- Your assignment
Look through the material below and copy every line containing the word "LIST".

- Available data

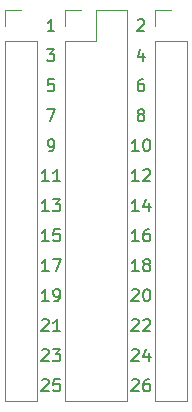
<source format=gbr>
G04 #@! TF.FileFunction,Legend,Top*
%FSLAX46Y46*%
G04 Gerber Fmt 4.6, Leading zero omitted, Abs format (unit mm)*
G04 Created by KiCad (PCBNEW 4.0.6) date 01/06/18 19:18:27*
%MOMM*%
%LPD*%
G01*
G04 APERTURE LIST*
%ADD10C,0.100000*%
%ADD11C,0.203200*%
%ADD12C,0.120000*%
G04 APERTURE END LIST*
D10*
D11*
X157721905Y-130096381D02*
X157770286Y-130048000D01*
X157867048Y-129999619D01*
X158108952Y-129999619D01*
X158205714Y-130048000D01*
X158254095Y-130096381D01*
X158302476Y-130193143D01*
X158302476Y-130289905D01*
X158254095Y-130435048D01*
X157673524Y-131015619D01*
X158302476Y-131015619D01*
X158689524Y-130096381D02*
X158737905Y-130048000D01*
X158834667Y-129999619D01*
X159076571Y-129999619D01*
X159173333Y-130048000D01*
X159221714Y-130096381D01*
X159270095Y-130193143D01*
X159270095Y-130289905D01*
X159221714Y-130435048D01*
X158641143Y-131015619D01*
X159270095Y-131015619D01*
X157721905Y-127556381D02*
X157770286Y-127508000D01*
X157867048Y-127459619D01*
X158108952Y-127459619D01*
X158205714Y-127508000D01*
X158254095Y-127556381D01*
X158302476Y-127653143D01*
X158302476Y-127749905D01*
X158254095Y-127895048D01*
X157673524Y-128475619D01*
X158302476Y-128475619D01*
X158931429Y-127459619D02*
X159028190Y-127459619D01*
X159124952Y-127508000D01*
X159173333Y-127556381D01*
X159221714Y-127653143D01*
X159270095Y-127846667D01*
X159270095Y-128088571D01*
X159221714Y-128282095D01*
X159173333Y-128378857D01*
X159124952Y-128427238D01*
X159028190Y-128475619D01*
X158931429Y-128475619D01*
X158834667Y-128427238D01*
X158786286Y-128378857D01*
X158737905Y-128282095D01*
X158689524Y-128088571D01*
X158689524Y-127846667D01*
X158737905Y-127653143D01*
X158786286Y-127556381D01*
X158834667Y-127508000D01*
X158931429Y-127459619D01*
X158302476Y-125935619D02*
X157721905Y-125935619D01*
X158012191Y-125935619D02*
X158012191Y-124919619D01*
X157915429Y-125064762D01*
X157818667Y-125161524D01*
X157721905Y-125209905D01*
X158883048Y-125355048D02*
X158786286Y-125306667D01*
X158737905Y-125258286D01*
X158689524Y-125161524D01*
X158689524Y-125113143D01*
X158737905Y-125016381D01*
X158786286Y-124968000D01*
X158883048Y-124919619D01*
X159076571Y-124919619D01*
X159173333Y-124968000D01*
X159221714Y-125016381D01*
X159270095Y-125113143D01*
X159270095Y-125161524D01*
X159221714Y-125258286D01*
X159173333Y-125306667D01*
X159076571Y-125355048D01*
X158883048Y-125355048D01*
X158786286Y-125403429D01*
X158737905Y-125451810D01*
X158689524Y-125548571D01*
X158689524Y-125742095D01*
X158737905Y-125838857D01*
X158786286Y-125887238D01*
X158883048Y-125935619D01*
X159076571Y-125935619D01*
X159173333Y-125887238D01*
X159221714Y-125838857D01*
X159270095Y-125742095D01*
X159270095Y-125548571D01*
X159221714Y-125451810D01*
X159173333Y-125403429D01*
X159076571Y-125355048D01*
X158302476Y-123395619D02*
X157721905Y-123395619D01*
X158012191Y-123395619D02*
X158012191Y-122379619D01*
X157915429Y-122524762D01*
X157818667Y-122621524D01*
X157721905Y-122669905D01*
X159173333Y-122379619D02*
X158979810Y-122379619D01*
X158883048Y-122428000D01*
X158834667Y-122476381D01*
X158737905Y-122621524D01*
X158689524Y-122815048D01*
X158689524Y-123202095D01*
X158737905Y-123298857D01*
X158786286Y-123347238D01*
X158883048Y-123395619D01*
X159076571Y-123395619D01*
X159173333Y-123347238D01*
X159221714Y-123298857D01*
X159270095Y-123202095D01*
X159270095Y-122960190D01*
X159221714Y-122863429D01*
X159173333Y-122815048D01*
X159076571Y-122766667D01*
X158883048Y-122766667D01*
X158786286Y-122815048D01*
X158737905Y-122863429D01*
X158689524Y-122960190D01*
X158302476Y-120855619D02*
X157721905Y-120855619D01*
X158012191Y-120855619D02*
X158012191Y-119839619D01*
X157915429Y-119984762D01*
X157818667Y-120081524D01*
X157721905Y-120129905D01*
X159173333Y-120178286D02*
X159173333Y-120855619D01*
X158931429Y-119791238D02*
X158689524Y-120516952D01*
X159318476Y-120516952D01*
X158302476Y-118315619D02*
X157721905Y-118315619D01*
X158012191Y-118315619D02*
X158012191Y-117299619D01*
X157915429Y-117444762D01*
X157818667Y-117541524D01*
X157721905Y-117589905D01*
X158689524Y-117396381D02*
X158737905Y-117348000D01*
X158834667Y-117299619D01*
X159076571Y-117299619D01*
X159173333Y-117348000D01*
X159221714Y-117396381D01*
X159270095Y-117493143D01*
X159270095Y-117589905D01*
X159221714Y-117735048D01*
X158641143Y-118315619D01*
X159270095Y-118315619D01*
X158302476Y-115775619D02*
X157721905Y-115775619D01*
X158012191Y-115775619D02*
X158012191Y-114759619D01*
X157915429Y-114904762D01*
X157818667Y-115001524D01*
X157721905Y-115049905D01*
X158931429Y-114759619D02*
X159028190Y-114759619D01*
X159124952Y-114808000D01*
X159173333Y-114856381D01*
X159221714Y-114953143D01*
X159270095Y-115146667D01*
X159270095Y-115388571D01*
X159221714Y-115582095D01*
X159173333Y-115678857D01*
X159124952Y-115727238D01*
X159028190Y-115775619D01*
X158931429Y-115775619D01*
X158834667Y-115727238D01*
X158786286Y-115678857D01*
X158737905Y-115582095D01*
X158689524Y-115388571D01*
X158689524Y-115146667D01*
X158737905Y-114953143D01*
X158786286Y-114856381D01*
X158834667Y-114808000D01*
X158931429Y-114759619D01*
X158399239Y-112655048D02*
X158302477Y-112606667D01*
X158254096Y-112558286D01*
X158205715Y-112461524D01*
X158205715Y-112413143D01*
X158254096Y-112316381D01*
X158302477Y-112268000D01*
X158399239Y-112219619D01*
X158592762Y-112219619D01*
X158689524Y-112268000D01*
X158737905Y-112316381D01*
X158786286Y-112413143D01*
X158786286Y-112461524D01*
X158737905Y-112558286D01*
X158689524Y-112606667D01*
X158592762Y-112655048D01*
X158399239Y-112655048D01*
X158302477Y-112703429D01*
X158254096Y-112751810D01*
X158205715Y-112848571D01*
X158205715Y-113042095D01*
X158254096Y-113138857D01*
X158302477Y-113187238D01*
X158399239Y-113235619D01*
X158592762Y-113235619D01*
X158689524Y-113187238D01*
X158737905Y-113138857D01*
X158786286Y-113042095D01*
X158786286Y-112848571D01*
X158737905Y-112751810D01*
X158689524Y-112703429D01*
X158592762Y-112655048D01*
X157721905Y-135176381D02*
X157770286Y-135128000D01*
X157867048Y-135079619D01*
X158108952Y-135079619D01*
X158205714Y-135128000D01*
X158254095Y-135176381D01*
X158302476Y-135273143D01*
X158302476Y-135369905D01*
X158254095Y-135515048D01*
X157673524Y-136095619D01*
X158302476Y-136095619D01*
X159173333Y-135079619D02*
X158979810Y-135079619D01*
X158883048Y-135128000D01*
X158834667Y-135176381D01*
X158737905Y-135321524D01*
X158689524Y-135515048D01*
X158689524Y-135902095D01*
X158737905Y-135998857D01*
X158786286Y-136047238D01*
X158883048Y-136095619D01*
X159076571Y-136095619D01*
X159173333Y-136047238D01*
X159221714Y-135998857D01*
X159270095Y-135902095D01*
X159270095Y-135660190D01*
X159221714Y-135563429D01*
X159173333Y-135515048D01*
X159076571Y-135466667D01*
X158883048Y-135466667D01*
X158786286Y-135515048D01*
X158737905Y-135563429D01*
X158689524Y-135660190D01*
X157721905Y-132636381D02*
X157770286Y-132588000D01*
X157867048Y-132539619D01*
X158108952Y-132539619D01*
X158205714Y-132588000D01*
X158254095Y-132636381D01*
X158302476Y-132733143D01*
X158302476Y-132829905D01*
X158254095Y-132975048D01*
X157673524Y-133555619D01*
X158302476Y-133555619D01*
X159173333Y-132878286D02*
X159173333Y-133555619D01*
X158931429Y-132491238D02*
X158689524Y-133216952D01*
X159318476Y-133216952D01*
X158689524Y-109679619D02*
X158496001Y-109679619D01*
X158399239Y-109728000D01*
X158350858Y-109776381D01*
X158254096Y-109921524D01*
X158205715Y-110115048D01*
X158205715Y-110502095D01*
X158254096Y-110598857D01*
X158302477Y-110647238D01*
X158399239Y-110695619D01*
X158592762Y-110695619D01*
X158689524Y-110647238D01*
X158737905Y-110598857D01*
X158786286Y-110502095D01*
X158786286Y-110260190D01*
X158737905Y-110163429D01*
X158689524Y-110115048D01*
X158592762Y-110066667D01*
X158399239Y-110066667D01*
X158302477Y-110115048D01*
X158254096Y-110163429D01*
X158205715Y-110260190D01*
X158689524Y-107478286D02*
X158689524Y-108155619D01*
X158447620Y-107091238D02*
X158205715Y-107816952D01*
X158834667Y-107816952D01*
X158205715Y-104696381D02*
X158254096Y-104648000D01*
X158350858Y-104599619D01*
X158592762Y-104599619D01*
X158689524Y-104648000D01*
X158737905Y-104696381D01*
X158786286Y-104793143D01*
X158786286Y-104889905D01*
X158737905Y-105035048D01*
X158157334Y-105615619D01*
X158786286Y-105615619D01*
X150101905Y-135176381D02*
X150150286Y-135128000D01*
X150247048Y-135079619D01*
X150488952Y-135079619D01*
X150585714Y-135128000D01*
X150634095Y-135176381D01*
X150682476Y-135273143D01*
X150682476Y-135369905D01*
X150634095Y-135515048D01*
X150053524Y-136095619D01*
X150682476Y-136095619D01*
X151601714Y-135079619D02*
X151117905Y-135079619D01*
X151069524Y-135563429D01*
X151117905Y-135515048D01*
X151214667Y-135466667D01*
X151456571Y-135466667D01*
X151553333Y-135515048D01*
X151601714Y-135563429D01*
X151650095Y-135660190D01*
X151650095Y-135902095D01*
X151601714Y-135998857D01*
X151553333Y-136047238D01*
X151456571Y-136095619D01*
X151214667Y-136095619D01*
X151117905Y-136047238D01*
X151069524Y-135998857D01*
X150101905Y-132636381D02*
X150150286Y-132588000D01*
X150247048Y-132539619D01*
X150488952Y-132539619D01*
X150585714Y-132588000D01*
X150634095Y-132636381D01*
X150682476Y-132733143D01*
X150682476Y-132829905D01*
X150634095Y-132975048D01*
X150053524Y-133555619D01*
X150682476Y-133555619D01*
X151021143Y-132539619D02*
X151650095Y-132539619D01*
X151311429Y-132926667D01*
X151456571Y-132926667D01*
X151553333Y-132975048D01*
X151601714Y-133023429D01*
X151650095Y-133120190D01*
X151650095Y-133362095D01*
X151601714Y-133458857D01*
X151553333Y-133507238D01*
X151456571Y-133555619D01*
X151166286Y-133555619D01*
X151069524Y-133507238D01*
X151021143Y-133458857D01*
X150101905Y-130096381D02*
X150150286Y-130048000D01*
X150247048Y-129999619D01*
X150488952Y-129999619D01*
X150585714Y-130048000D01*
X150634095Y-130096381D01*
X150682476Y-130193143D01*
X150682476Y-130289905D01*
X150634095Y-130435048D01*
X150053524Y-131015619D01*
X150682476Y-131015619D01*
X151650095Y-131015619D02*
X151069524Y-131015619D01*
X151359810Y-131015619D02*
X151359810Y-129999619D01*
X151263048Y-130144762D01*
X151166286Y-130241524D01*
X151069524Y-130289905D01*
X150682476Y-128475619D02*
X150101905Y-128475619D01*
X150392191Y-128475619D02*
X150392191Y-127459619D01*
X150295429Y-127604762D01*
X150198667Y-127701524D01*
X150101905Y-127749905D01*
X151166286Y-128475619D02*
X151359810Y-128475619D01*
X151456571Y-128427238D01*
X151504952Y-128378857D01*
X151601714Y-128233714D01*
X151650095Y-128040190D01*
X151650095Y-127653143D01*
X151601714Y-127556381D01*
X151553333Y-127508000D01*
X151456571Y-127459619D01*
X151263048Y-127459619D01*
X151166286Y-127508000D01*
X151117905Y-127556381D01*
X151069524Y-127653143D01*
X151069524Y-127895048D01*
X151117905Y-127991810D01*
X151166286Y-128040190D01*
X151263048Y-128088571D01*
X151456571Y-128088571D01*
X151553333Y-128040190D01*
X151601714Y-127991810D01*
X151650095Y-127895048D01*
X150682476Y-125935619D02*
X150101905Y-125935619D01*
X150392191Y-125935619D02*
X150392191Y-124919619D01*
X150295429Y-125064762D01*
X150198667Y-125161524D01*
X150101905Y-125209905D01*
X151021143Y-124919619D02*
X151698476Y-124919619D01*
X151263048Y-125935619D01*
X150682476Y-123395619D02*
X150101905Y-123395619D01*
X150392191Y-123395619D02*
X150392191Y-122379619D01*
X150295429Y-122524762D01*
X150198667Y-122621524D01*
X150101905Y-122669905D01*
X151601714Y-122379619D02*
X151117905Y-122379619D01*
X151069524Y-122863429D01*
X151117905Y-122815048D01*
X151214667Y-122766667D01*
X151456571Y-122766667D01*
X151553333Y-122815048D01*
X151601714Y-122863429D01*
X151650095Y-122960190D01*
X151650095Y-123202095D01*
X151601714Y-123298857D01*
X151553333Y-123347238D01*
X151456571Y-123395619D01*
X151214667Y-123395619D01*
X151117905Y-123347238D01*
X151069524Y-123298857D01*
X150682476Y-120855619D02*
X150101905Y-120855619D01*
X150392191Y-120855619D02*
X150392191Y-119839619D01*
X150295429Y-119984762D01*
X150198667Y-120081524D01*
X150101905Y-120129905D01*
X151021143Y-119839619D02*
X151650095Y-119839619D01*
X151311429Y-120226667D01*
X151456571Y-120226667D01*
X151553333Y-120275048D01*
X151601714Y-120323429D01*
X151650095Y-120420190D01*
X151650095Y-120662095D01*
X151601714Y-120758857D01*
X151553333Y-120807238D01*
X151456571Y-120855619D01*
X151166286Y-120855619D01*
X151069524Y-120807238D01*
X151021143Y-120758857D01*
X150682476Y-118315619D02*
X150101905Y-118315619D01*
X150392191Y-118315619D02*
X150392191Y-117299619D01*
X150295429Y-117444762D01*
X150198667Y-117541524D01*
X150101905Y-117589905D01*
X151650095Y-118315619D02*
X151069524Y-118315619D01*
X151359810Y-118315619D02*
X151359810Y-117299619D01*
X151263048Y-117444762D01*
X151166286Y-117541524D01*
X151069524Y-117589905D01*
X150682477Y-115775619D02*
X150876001Y-115775619D01*
X150972762Y-115727238D01*
X151021143Y-115678857D01*
X151117905Y-115533714D01*
X151166286Y-115340190D01*
X151166286Y-114953143D01*
X151117905Y-114856381D01*
X151069524Y-114808000D01*
X150972762Y-114759619D01*
X150779239Y-114759619D01*
X150682477Y-114808000D01*
X150634096Y-114856381D01*
X150585715Y-114953143D01*
X150585715Y-115195048D01*
X150634096Y-115291810D01*
X150682477Y-115340190D01*
X150779239Y-115388571D01*
X150972762Y-115388571D01*
X151069524Y-115340190D01*
X151117905Y-115291810D01*
X151166286Y-115195048D01*
X150537334Y-112219619D02*
X151214667Y-112219619D01*
X150779239Y-113235619D01*
X151117905Y-109679619D02*
X150634096Y-109679619D01*
X150585715Y-110163429D01*
X150634096Y-110115048D01*
X150730858Y-110066667D01*
X150972762Y-110066667D01*
X151069524Y-110115048D01*
X151117905Y-110163429D01*
X151166286Y-110260190D01*
X151166286Y-110502095D01*
X151117905Y-110598857D01*
X151069524Y-110647238D01*
X150972762Y-110695619D01*
X150730858Y-110695619D01*
X150634096Y-110647238D01*
X150585715Y-110598857D01*
X150537334Y-107139619D02*
X151166286Y-107139619D01*
X150827620Y-107526667D01*
X150972762Y-107526667D01*
X151069524Y-107575048D01*
X151117905Y-107623429D01*
X151166286Y-107720190D01*
X151166286Y-107962095D01*
X151117905Y-108058857D01*
X151069524Y-108107238D01*
X150972762Y-108155619D01*
X150682477Y-108155619D01*
X150585715Y-108107238D01*
X150537334Y-108058857D01*
X151166286Y-105615619D02*
X150585715Y-105615619D01*
X150876001Y-105615619D02*
X150876001Y-104599619D01*
X150779239Y-104744762D01*
X150682477Y-104841524D01*
X150585715Y-104889905D01*
D12*
X147006000Y-136966000D02*
X149666000Y-136966000D01*
X147006000Y-106426000D02*
X147006000Y-136966000D01*
X149666000Y-106426000D02*
X149666000Y-136966000D01*
X147006000Y-106426000D02*
X149666000Y-106426000D01*
X147006000Y-105156000D02*
X147006000Y-103826000D01*
X147006000Y-103826000D02*
X148336000Y-103826000D01*
X159706000Y-136966000D02*
X162366000Y-136966000D01*
X159706000Y-106426000D02*
X159706000Y-136966000D01*
X162366000Y-106426000D02*
X162366000Y-136966000D01*
X159706000Y-106426000D02*
X162366000Y-106426000D01*
X159706000Y-105156000D02*
X159706000Y-103826000D01*
X159706000Y-103826000D02*
X161036000Y-103826000D01*
X152086000Y-136966000D02*
X157286000Y-136966000D01*
X152086000Y-106426000D02*
X152086000Y-136966000D01*
X157286000Y-103826000D02*
X157286000Y-136966000D01*
X152086000Y-106426000D02*
X154686000Y-106426000D01*
X154686000Y-106426000D02*
X154686000Y-103826000D01*
X154686000Y-103826000D02*
X157286000Y-103826000D01*
X152086000Y-105156000D02*
X152086000Y-103826000D01*
X152086000Y-103826000D02*
X153416000Y-103826000D01*
M02*

</source>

- Reply to the exercise
G04 APERTURE LIST*
G04 APERTURE END LIST*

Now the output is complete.